An ice cream enthusiast from way back, the Malaysian-born, Australian-based traveller Po Lin would encounter an artisan helados establishment while travelling through San Carlos Bariloche, Río Negro in December 2010. Put simply, it would have a dramatic effect on her choice of livelihoods.
The store was Jauja Argentina, a local Patagonian Valley institution. Founded by artist, Lucy and her craft-maker partner Pepe, Jauja had been constructing ice cream flavours from their neighbouring single kitchen/laboratory in El Bolson since 1980.
In March 2011, Po Lin was soon jetting back to Argentina, where over the coming months she would learn the craft under the watchful eye of its titleholders.
Now, with the blessing of its South American originators, a Jauja Argentina operation has opened in Melbourne. It’s the first time the brand has left said continent, but this is far from a franchise store.
“It annoys me when people think that,” laughs Po Lin. “I mean we do use 100 per cent Argentinian techniques I learnt from working with ‘Mum’ (that’s Lucy), and I wouldn’t change that because it would do an injustice to the ice cream, but I do vary recipes.”.

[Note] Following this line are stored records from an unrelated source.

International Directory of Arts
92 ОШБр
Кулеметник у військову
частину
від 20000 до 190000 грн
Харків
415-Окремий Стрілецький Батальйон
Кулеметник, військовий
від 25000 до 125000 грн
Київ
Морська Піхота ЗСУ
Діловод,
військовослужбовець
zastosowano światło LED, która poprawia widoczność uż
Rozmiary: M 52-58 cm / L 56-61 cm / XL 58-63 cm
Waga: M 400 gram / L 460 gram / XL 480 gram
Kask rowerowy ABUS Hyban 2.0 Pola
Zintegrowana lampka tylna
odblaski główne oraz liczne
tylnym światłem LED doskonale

Sampling the flavours at Helados Jauja, the most immediate qualities you notice are the textural fluctuations and sensation shifts in your mouth; from the cleansing blackcurrant and raspberry helados or blood orange sorbet, to the lighter coconut juice granita with Nata de Coco and real mint offering that uses fresh mint leaves.
And for that full-blooded smack, the ‘Sambayon’ (made with pure egg yolks and plenty of Marsala wine), the Argentine-style caramel with walnuts (‘Dulche de Leche’), or the silky smooth peanut butter explosion do the trick.
Whether it be simmering and caramelising black sesame seeds, crushing blood oranges by hand to boiling down white chocolate with berries, Po Lin blends artistic creativity with scientific precision.
And with some Malaysian inspiration in her flavours, ice cream and sorbet creations are made every few days without the use of flavouring, colouring or gelatine – the embodiment of the artisan way. This is ice cream like we haven’t experienced in Melbourne.